Soziotherapie im Massnahmenvollzug
Inwiefern eignet sich die Soziotherapie, um zur Zielerreichung des stationären therapeutischen Massnahmenvollzugs beizutragen?
Im Schweizer Massnahmenvollzug, in dessen Zentrum die Behandlung psychisch erkrankter und suchtkranker Straftäter und Straftäterinnen steht, kommen nebst psychotherapeutischen und arbeitsagogischen Massnahmen nicht selten auch soziotherapeutische Interventionen zur Anwendung. Dies, obwohl das Behandlungskonzept der Soziotherapie auf begrifflicher und theoretisch-konzeptioneller Ebene verschiedene Unklarheiten aufweist. Im Rahmen dieser Arbeit wurde – gestützt auf eine historische und theoriebasierte Herleitung des Soziotherapie-Konzepts – untersucht, inwiefern sich diese Behandlungsmethode eignet, um zur Zielerreichung des stationären therapeutischen Massnahmenvollzugs beizutragen.
Anhand eines Literatur-Reviews wurden der Kontext des Schweizer Massnahmenvollzugs, dessen Grundsätze und Ziele sowie die Rolle der Sozialen Arbeit im Straf- und Massnahmenvollzug untersucht. Die daraus gewonnenen Erkenntnisse wurden sodann mit konzeptionellen Ansätzen der Soziotherapie verglichen. Dabei wurden nicht nur Gemeinsamkeiten, sondern auch Herausforderungen und Anwendungsmöglichkeiten der Soziotherapie im Kontext des Massnahmenvollzugs identifiziert. Demnach verfolgen der Massnahmenvollzug und die Soziotherapie ähnliche Ziele. Beiderseits wird sowohl eine Wiedereingliederung des behandelten Individuums in die Gesellschaft als auch die Verbesserung dessen psychischen Gesundheitszustands angestrebt.

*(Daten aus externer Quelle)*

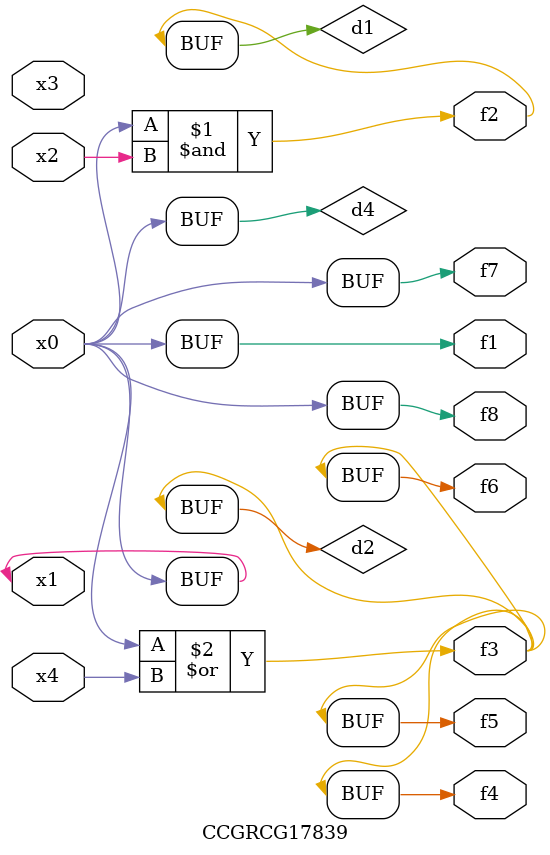
<source format=v>
module CCGRCG17839(
	input x0, x1, x2, x3, x4,
	output f1, f2, f3, f4, f5, f6, f7, f8
);

	wire d1, d2, d3, d4;

	and (d1, x0, x2);
	or (d2, x0, x4);
	nand (d3, x0, x2);
	buf (d4, x0, x1);
	assign f1 = d4;
	assign f2 = d1;
	assign f3 = d2;
	assign f4 = d2;
	assign f5 = d2;
	assign f6 = d2;
	assign f7 = d4;
	assign f8 = d4;
endmodule

</source>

Die starke Risiko- und Deliktorientierung des Massnahmenvollzugs sowie die Ausgrenzung der Straftäter und Straftäterinnen zum Schutz der Gesellschaft erschweren es der Soziotherapie jedoch, ihrem Grundverständnis gerecht zu werden. Dieses basiert auf der Annahme, dass eine rein am Individuum orientierte Behandlung nicht ausreicht, um Probleme zwischen Individuum und Gesellschaft zu reduzieren und zur psychosozialen Gesundheit des erkrankten Individuums beizutragen. Als stark ressourcenorientierte und auf Vertrauen basierende Therapie zielt die Soziotherapie zudem darauf ab, Übungsfelder zu schaffen, in denen aus Fehlern gelernt werden kann. Gelingt es der Soziotherapie trotz restriktiver Rahmenbedingungen, ihre besonderen Qualitäten einzubringen, leistet sie einen Beitrag zur Zielerreichung des Massnahmenvollzugs.
Diese Erkenntnisse weisen auf die Relevanz einer Professionalisierung und wissenschaftlichen Fundierung der Soziotherapie im Massnahmenvollzug hin. Beides ist erforderlich, damit sich soziotherapeutische Interventionen im Massnahmenvollzug gegenüber anderen Behandlungsformen und auch gegenüber der Gesellschaft legitimieren können. Die Soziale Arbeit kann dazu beitragen, indem sie dazu Forschung initiiert und Fragen bezüglich der Qualifikation von Soziotherapeuten und Soziotherapeutinnen klärt.